After last weeks high concept high art piece, lets go back a bit to a time when book jackets were not all airbrushed wasps and TV-Tie-ins. This cover to The Body In The Library is still pretty high concept, and designed nicely without a computer in sight. Indeed its “letters as book jackets” conceit is perhaps a little too successful, giving the actual book title and slightly unreadable font to fit in with the conceit.

Oddly the typographical stab here is possibly more readable to those of use who grew up in the eighties with similar style blocky computer graphics which these almost represent. And one letter your Mode 2 BBC computer ofter had trouble rendering well was the letter Y. Here the designer, having fitted in some nicely plausible curves on then curvy letters, loses the plot on the Y’s on the top and bottom shelf. Every other letter could be a book, except this strangely bifurcated tome. But then this book jacket was completely drawn (hence even Agatha’s name being in a pretty clunky font).

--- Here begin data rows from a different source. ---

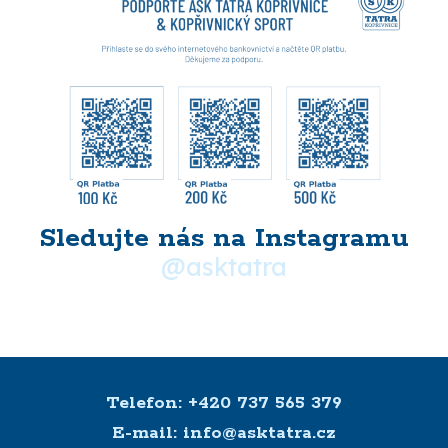
Sledujte nás na Instagramu
@asktatra
Máte dotaz? Domluvte si s námi
schůzku
Telefon: +420 737 565 379
E-mail: info@asktatra.cz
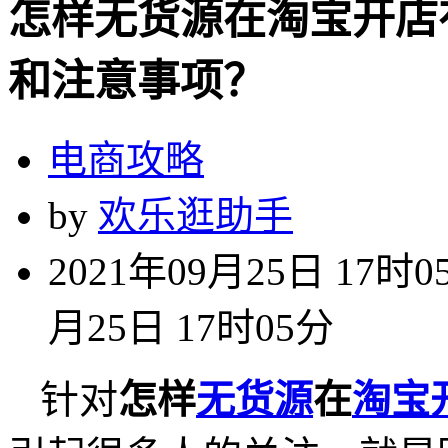
怎样无货源在淘宝开店
和注意事项？
电商攻略
by
欢乐逛助手
2021年09月25日 17时0
月25日 17时05分
针对
怎样
无货源
在
淘宝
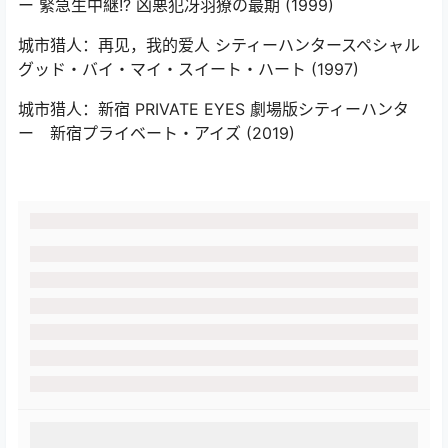
ー 緊急生中継!? 凶悪犯冴羽獠の最期‎ (1999)
城市猎人：再见，我的爱人 シティーハンタースペシャル
グッド・バイ・マイ・スイート・ハート‎ (1997)
城市猎人：新宿 PRIVATE EYES 劇場版シティーハンタ
ー 新宿プライベート・アイズ‎ (2019)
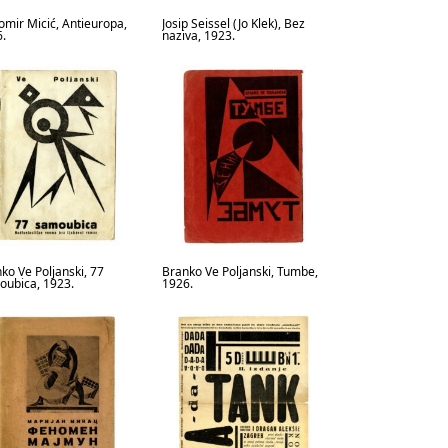
omir Micić, Antieuropa,
Josip Seissel (Jo Klek), Bez
.
naziva, 1923.
ko Ve Poljanski, 77
Branko Ve Poljanski, Tumbe,
ubica, 1923.
1926.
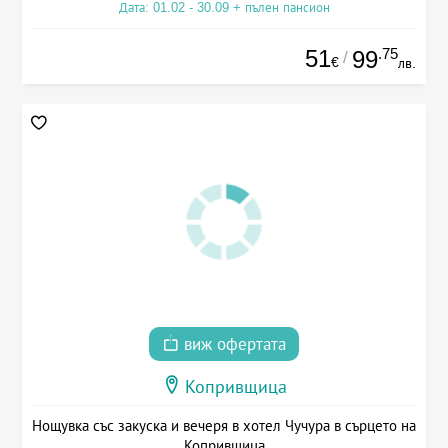
Дата: 01.02 - 30.09 + пълен пансион
51
.75
99
/
€
лв.
виж офертата
Копривщица
Нощувка със закуска и вечеря в хотел Чучура в сърцето на
Копривщица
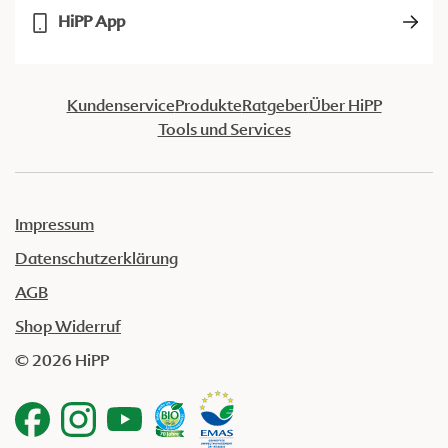
HiPP App
Kundenservice
Produkte
Ratgeber
Über HiPP
Tools und Services
Impressum
Datenschutzerklärung
AGB
Shop Widerruf
© 2026 HiPP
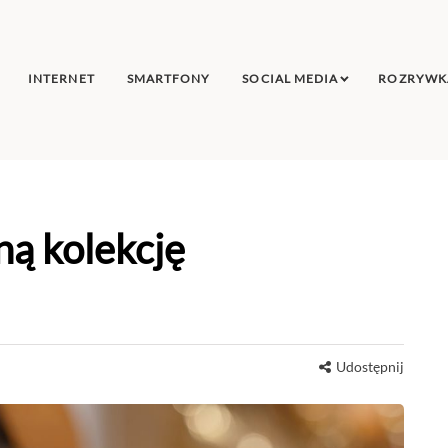
INTERNET
SMARTFONY
SOCIAL MEDIA
ROZRYWK
ną kolekcję
Udostępnij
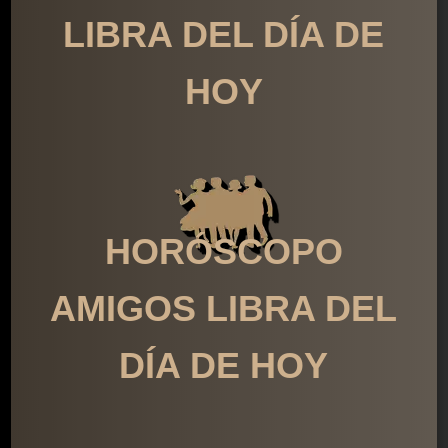
LIBRA DEL DÍA DE
HOY
HORÓSCOPO
AMIGOS LIBRA DEL
DÍA DE HOY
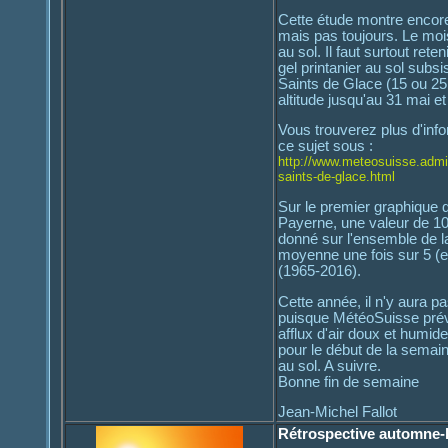
Cette étude montre encore
mais pas toujours. Le mois
au sol. Il faut surtout ret
gel printanier au sol subsi
Saints de Glace (15 ou 25 
altitude jusqu'au 31 mai e
Vous trouverez plus d'info
ce sujet sous :
http://www.meteosuisse.admin
saints-de-glace.html
Sur le premier graphique 
Payerne, une valeur de 10%
donné sur l'ensemble de la
moyenne une fois sur 5 (e
(1965-2016).
Cette année, il n'y aura p
puisque MétéoSuisse prév
afflux d'air doux et humid
pour le début de la semain
au sol. A suivre.
Bonne fin de semaine
Jean-Michel Fallot
Rétrospective automne-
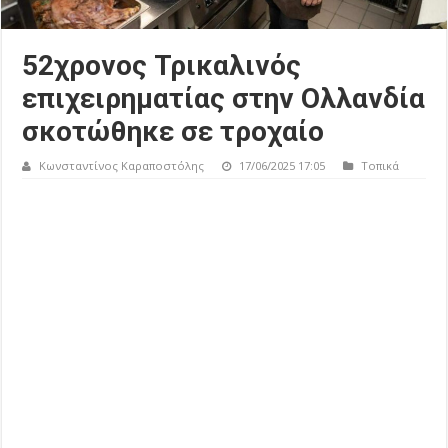
52χρονος Τρικαλινός
επιχειρηματίας στην Ολλανδία
σκοτώθηκε σε τροχαίο
Κωνσταντίνος Καραποστόλης
17/06/2025 17:05
Τοπικά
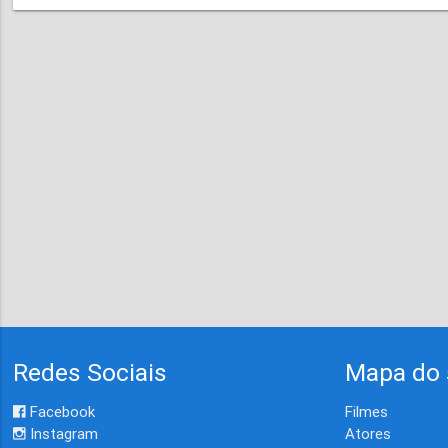
Redes Sociais
Mapa do 
Facebook
Filmes
Instagram
Atores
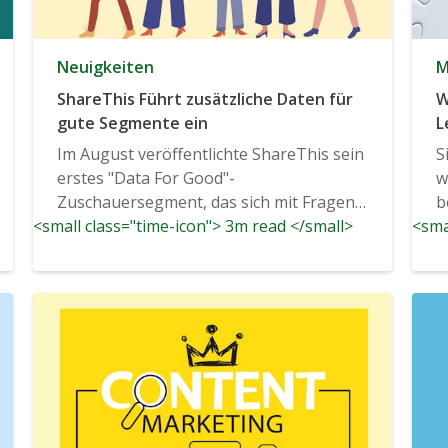
Neuigkeiten
M
ShareThis Führt zusätzliche Daten für
W
gute Segmente ein
L
Im August veröffentlichte ShareThis sein
S
erstes "Data For Good"-
w
Zuschauersegment, das sich mit Fragen
b
<small class="time-icon"> 3m read </small>
der Rassengerechtigkeit befasst,...
<sma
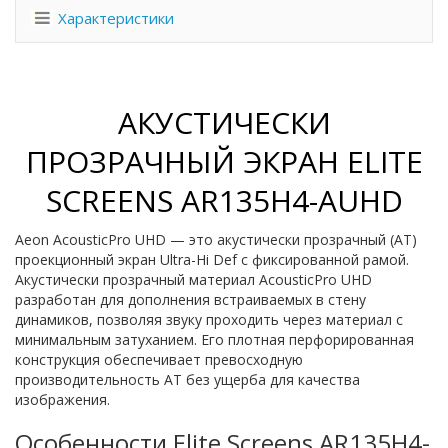
Характеристики
АКУСТИЧЕСКИ
ПРОЗРАЧНЫЙ ЭКРАН ELITE
SCREENS AR135H4-AUHD
Aeon AcousticPro UHD — это акустически прозрачный (AT)
проекционный экран Ultra-Hi Def с фиксированной рамой.
Акустически прозрачный материал AcousticPro UHD
разработан для дополнения встраиваемых в стену
динамиков, позволяя звуку проходить через материал с
минимальным затуханием. Его плотная перфорированная
конструкция обеспечивает превосходную
производительность AT без ущерба для качества
изображения.
Особенности Elite Screens AR135H4-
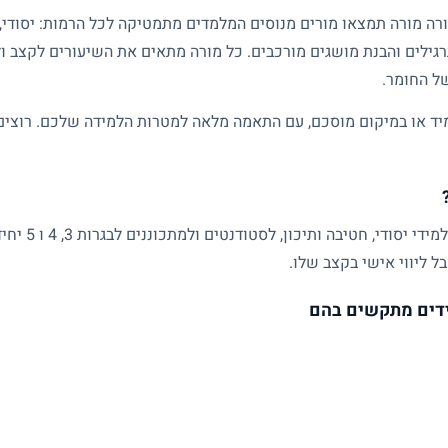
גילים והבנת מושגים מורכבים. כל מורה מתאים את השיעורים לקצב ול
של החומר.
ד או במיקום מוסכם, עם התאמה מלאה למטרות הלמידה שלכם. רוצים ל
שיעורים פרטיים
ל ליווי אישי בקצב שלו.
דים מתקשים בהם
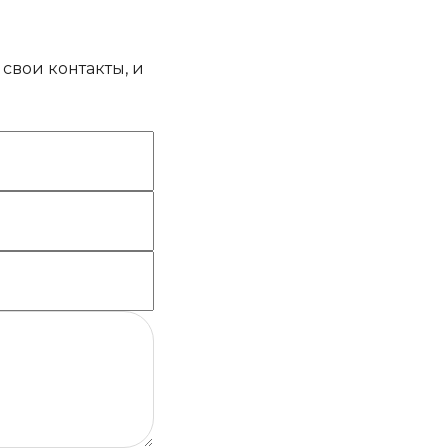
свои контакты, и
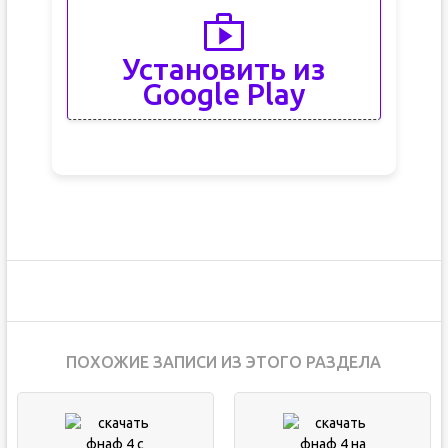
Установить из
Google Play
ПОХОЖИЕ ЗАПИСИ ИЗ ЭТОГО РАЗДЕЛА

This image is from the 1942 Australian Collins Crime Club edition, as sold in a Tokyo Book auction here for 64,000 Yen (unclear if that was asking price or guide price). That’s about three hundred quid, cos there is a bit of a collecters market in Christie. As for the plot, well the comments crew I am sure will be able to tell you more but its safe to say that cosy English mystery + library = classic. It may actually be one of the few Marples I have seen done on TV – possible in the recent Geraldine James permutation (aka The Biddy in The Library). Note the current UK Harper cover uses a similar idea to the one above, but is much more content in suggesting that library shelves are also places you find lamps and letter shaped nik-naks*. Also that Amazon thinks the book would be prefectly paired with Germaine Greer’s Zastrozzi!


*Not as nice as Scampi and Lemon Nik-Naks.